Alan Leshner, chief executive officer of the American Association for the Advancement of Science, said, "There is a disconnect between the way in which the public perceives the state of science and science's position on a variety of issues, and the way in which the scientific community ... looks at the state of science".

The Pew Research Center in collaboration with the AAAS conducted the survey last year. For the survey, a telephonic survey was carried out of 2,002 American adults and an online survey was also conducted on 3,748 US-based members of the science association.

The survey found that the biggest difference in the opinion was with genetically modified foods with a gap of 51% points. As many as 88% of the scientists suggested that genetically modified foods are safe to eat, but only 37% members of the public think the same.

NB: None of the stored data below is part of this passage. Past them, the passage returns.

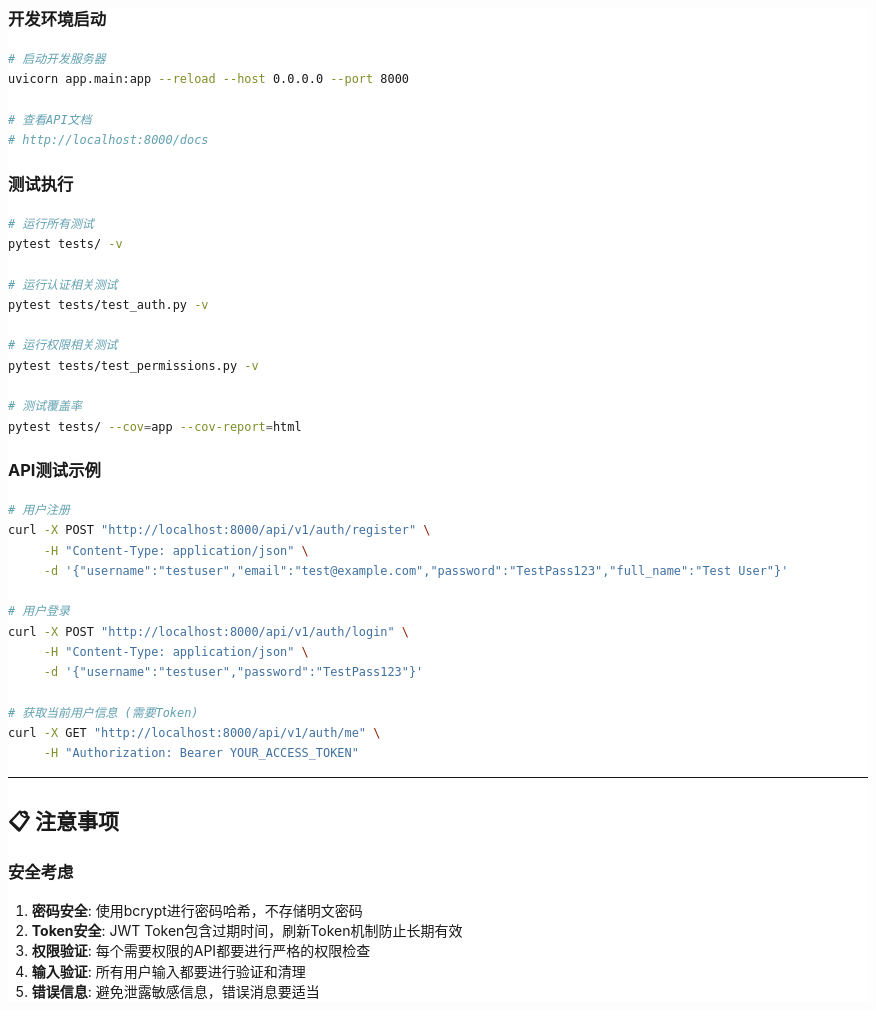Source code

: ### 开发环境启动
```bash
# 启动开发服务器
uvicorn app.main:app --reload --host 0.0.0.0 --port 8000

# 查看API文档
# http://localhost:8000/docs
```

### 测试执行
```bash
# 运行所有测试
pytest tests/ -v

# 运行认证相关测试
pytest tests/test_auth.py -v

# 运行权限相关测试
pytest tests/test_permissions.py -v

# 测试覆盖率
pytest tests/ --cov=app --cov-report=html
```

### API测试示例
```bash
# 用户注册
curl -X POST "http://localhost:8000/api/v1/auth/register" \
     -H "Content-Type: application/json" \
     -d '{"username":"testuser","email":"test@example.com","password":"TestPass123","full_name":"Test User"}'

# 用户登录
curl -X POST "http://localhost:8000/api/v1/auth/login" \
     -H "Content-Type: application/json" \
     -d '{"username":"testuser","password":"TestPass123"}'

# 获取当前用户信息 (需要Token)
curl -X GET "http://localhost:8000/api/v1/auth/me" \
     -H "Authorization: Bearer YOUR_ACCESS_TOKEN"
```

---

## 📋 注意事项

### 安全考虑
1. **密码安全**: 使用bcrypt进行密码哈希，不存储明文密码
2. **Token安全**: JWT Token包含过期时间，刷新Token机制防止长期有效
3. **权限验证**: 每个需要权限的API都要进行严格的权限检查
4. **输入验证**: 所有用户输入都要进行验证和清理
5. **错误信息**: 避免泄露敏感信息，错误消息要适当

Next was the usage of animals in studies. In the case of scientists, 89% think that it is fine to use animals in research as opposed to 47% of the public. As many as 68% of the scientists think that it is safe to eat foods grown with pesticides and just 28% of the public think the same.

Majority of the scientists think that climate change has been caused by human activity and 50% of the public agreed with. Cary Funk, lead author of this week's report and associate director of science research at Pew Research Center, said the gaps have not changed much since 2009.

But the major change was about how scientists and the wider sampling of Americans think about the gaps.